Passage extrait:

---*---

À partir d’initiatives développées par Coop de France, ces articles évoquent les enjeux du modèle coopératif pour l’aval des filières. Ils reviennent sur les échanges de compétences entre coopératives africaines et européennes, et interrogent, dans un second temps, les partenariats mis en œuvre.
Les partenariats : une réponse aux attentes des acteurs locaux ?
Les 2 500 coopératives agricoles et agroalimentaires françaises représentent des acteurs majeurs des filières alimentaires dans les territoires. Elles sont à la fois fournisseurs de produits agricoles bruts aux industries agroalimentaires, d’ingrédients et de produits finis auprès des enseignes de distribution et de la restauration hors domicile, en France et à l’étranger. De ce fait, elles bénéficient d’une vision globale des enjeux alimentaires.
Évolutions des attentes des consommateurs et impact sur la production agricole. Les attentes des consommateurs français sont en profonde mutation. Elles s’orientent vers une alimentation durable, respectant l’environnement, prenant en compte le bien-être animal et garantissant le respect de normes sociales pour les producteurs. La transparence sur l’origine, la composition, l’apport nutritionnel, et les conditions de production constituent désormais un critère incontournable pour les achats. Ces nouvelles exigences sont toutefois plus ou moins prioritaires en fonction des catégories de consommateurs et du budget consacré à l’alimentation (les préoccupations liées au pouvoir d’achat restent prégnantes pour toute une partie de la population). Si ces tendances sont particulièrement marquées en Europe, des évolutions similaires peuvent être observées dans d’autres zones. En Afrique, les approvisionnements alimentaires sont désormais majoritairement marchands et monétisés, y compris chez les ménages ruraux. Les consommateurs sont à la recherche d’une alimentation locale, de qualité sur le plan sanitaire et nutritionnel, diversifiée et dont les variations des prix restent contenues. Les coopératives agricoles françaises nouent des partenariats en Afrique pour répondre à la demande des consommateurs locaux, en France et à l’étranger et visent à accompagner les producteurs locaux dans leur structuration.

---*---

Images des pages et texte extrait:

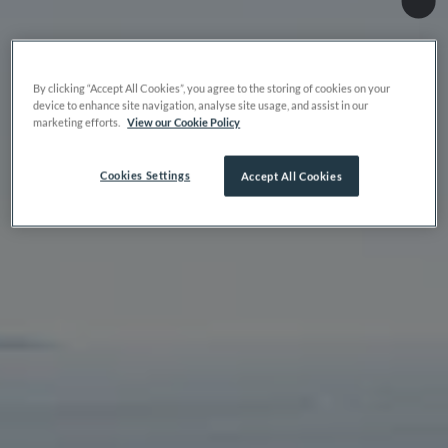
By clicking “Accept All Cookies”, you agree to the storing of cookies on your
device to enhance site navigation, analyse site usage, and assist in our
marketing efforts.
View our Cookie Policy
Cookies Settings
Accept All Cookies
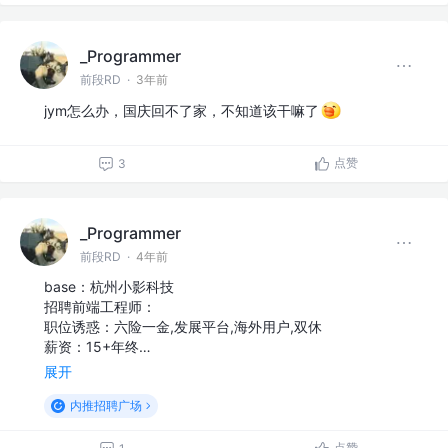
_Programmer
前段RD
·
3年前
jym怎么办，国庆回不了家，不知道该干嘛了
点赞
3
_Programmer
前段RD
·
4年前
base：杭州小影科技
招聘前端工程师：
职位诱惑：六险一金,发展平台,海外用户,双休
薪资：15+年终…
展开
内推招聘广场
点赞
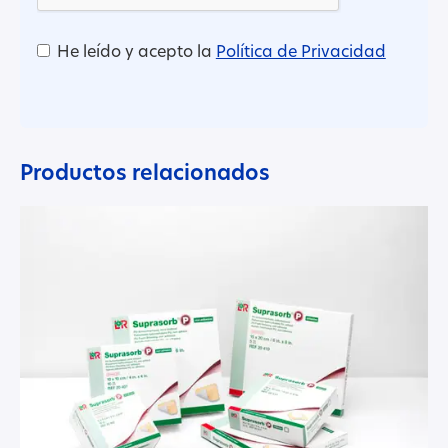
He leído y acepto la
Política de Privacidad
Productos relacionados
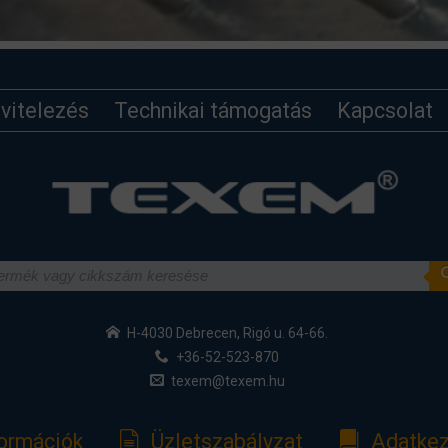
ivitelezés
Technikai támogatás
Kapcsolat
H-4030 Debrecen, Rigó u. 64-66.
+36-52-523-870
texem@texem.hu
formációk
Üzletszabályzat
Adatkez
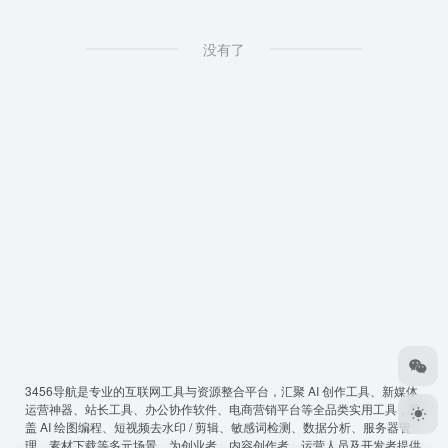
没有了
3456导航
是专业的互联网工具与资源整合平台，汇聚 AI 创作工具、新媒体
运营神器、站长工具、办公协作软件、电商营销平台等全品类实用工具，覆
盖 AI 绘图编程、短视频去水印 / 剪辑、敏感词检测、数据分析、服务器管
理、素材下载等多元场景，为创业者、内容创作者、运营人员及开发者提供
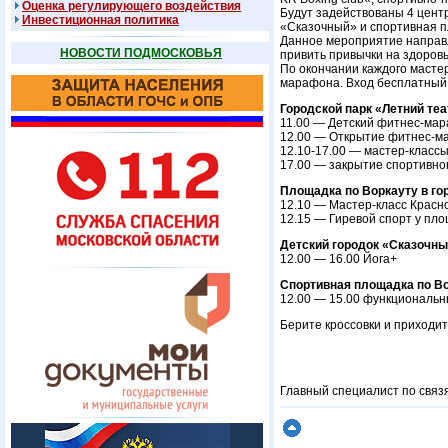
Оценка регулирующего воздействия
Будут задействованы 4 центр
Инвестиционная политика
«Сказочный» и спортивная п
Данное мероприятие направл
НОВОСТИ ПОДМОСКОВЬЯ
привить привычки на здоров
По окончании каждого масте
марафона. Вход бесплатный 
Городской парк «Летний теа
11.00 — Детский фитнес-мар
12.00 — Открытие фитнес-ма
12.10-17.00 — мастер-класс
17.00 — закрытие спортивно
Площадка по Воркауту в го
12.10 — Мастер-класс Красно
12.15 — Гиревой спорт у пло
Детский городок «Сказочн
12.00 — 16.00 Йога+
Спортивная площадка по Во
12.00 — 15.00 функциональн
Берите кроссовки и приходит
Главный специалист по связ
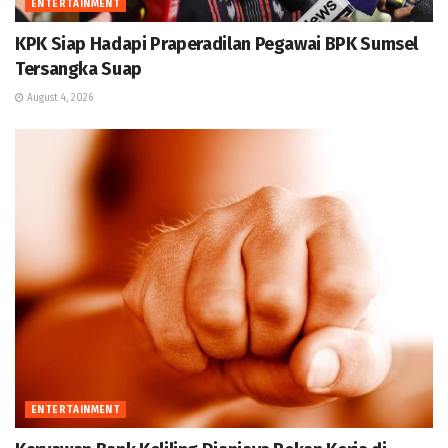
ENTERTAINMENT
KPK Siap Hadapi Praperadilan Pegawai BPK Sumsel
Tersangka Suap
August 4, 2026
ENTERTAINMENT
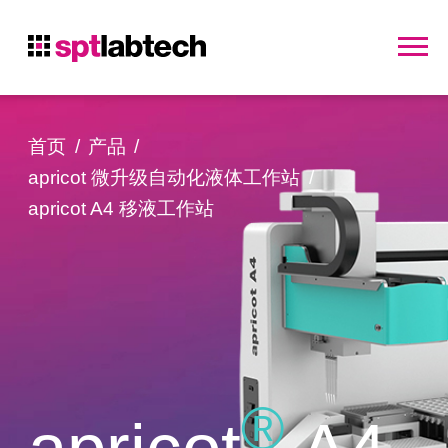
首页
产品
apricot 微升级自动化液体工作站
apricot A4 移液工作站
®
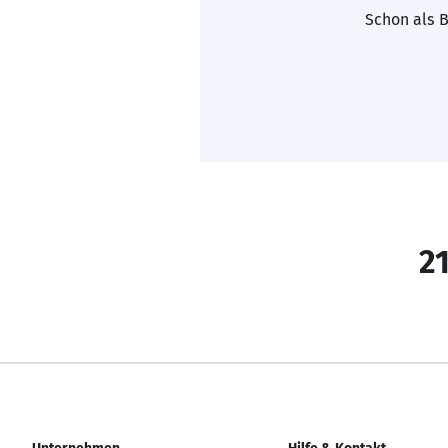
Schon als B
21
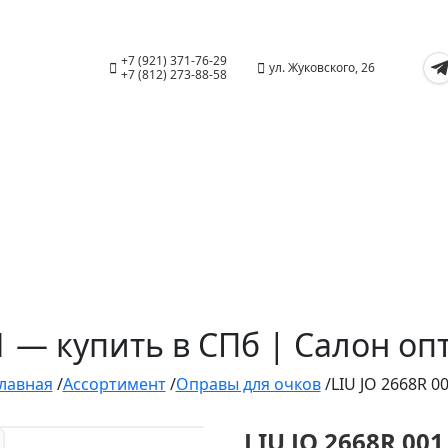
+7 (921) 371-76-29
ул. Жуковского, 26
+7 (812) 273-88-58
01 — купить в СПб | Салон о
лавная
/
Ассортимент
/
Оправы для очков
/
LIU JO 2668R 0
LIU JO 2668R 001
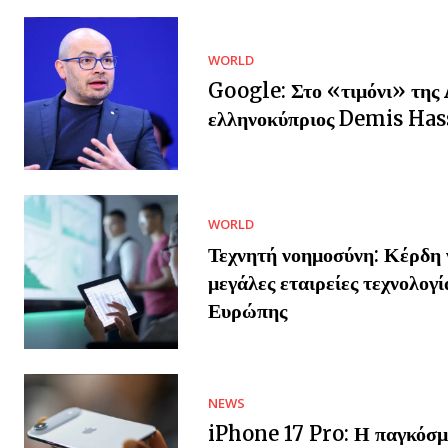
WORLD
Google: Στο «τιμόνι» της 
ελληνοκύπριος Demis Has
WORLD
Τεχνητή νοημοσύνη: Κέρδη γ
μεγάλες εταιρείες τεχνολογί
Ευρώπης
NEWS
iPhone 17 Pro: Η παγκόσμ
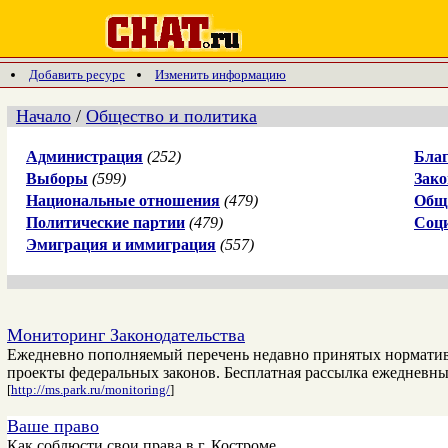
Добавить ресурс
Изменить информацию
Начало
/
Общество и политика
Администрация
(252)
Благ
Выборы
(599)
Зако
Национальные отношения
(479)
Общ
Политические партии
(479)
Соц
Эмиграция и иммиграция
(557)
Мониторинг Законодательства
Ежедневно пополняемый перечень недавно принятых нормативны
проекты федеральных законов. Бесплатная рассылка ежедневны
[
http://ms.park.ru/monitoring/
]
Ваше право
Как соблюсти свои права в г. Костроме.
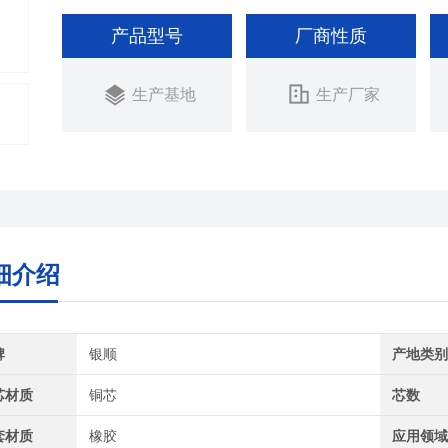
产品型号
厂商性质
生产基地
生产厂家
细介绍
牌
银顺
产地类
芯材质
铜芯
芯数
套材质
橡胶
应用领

---*---

Consigne A:
Combien de coopératives agricoles et agroalimentaires françaises l'extrait mentionne-t-il ?
Consigne B:
Reprenez, s'il vous plaît, le passage de l'extrait en commençant aux mots « À partir d’initiatives » et en vous arrêtant après « acteurs locaux ? ».

Réponse A:
Il en mentionne 2 500.

Réponse B:
À partir d’initiatives développées par Coop de France, ces articles évoquent les enjeux du modèle coopératif pour l’aval des filières. Ils reviennent sur les échanges de compétences entre coopératives africaines et européennes, et interrogent, dans un second temps, les partenariats mis en œuvre.
Les partenariats : une réponse aux attentes des acteurs locaux ?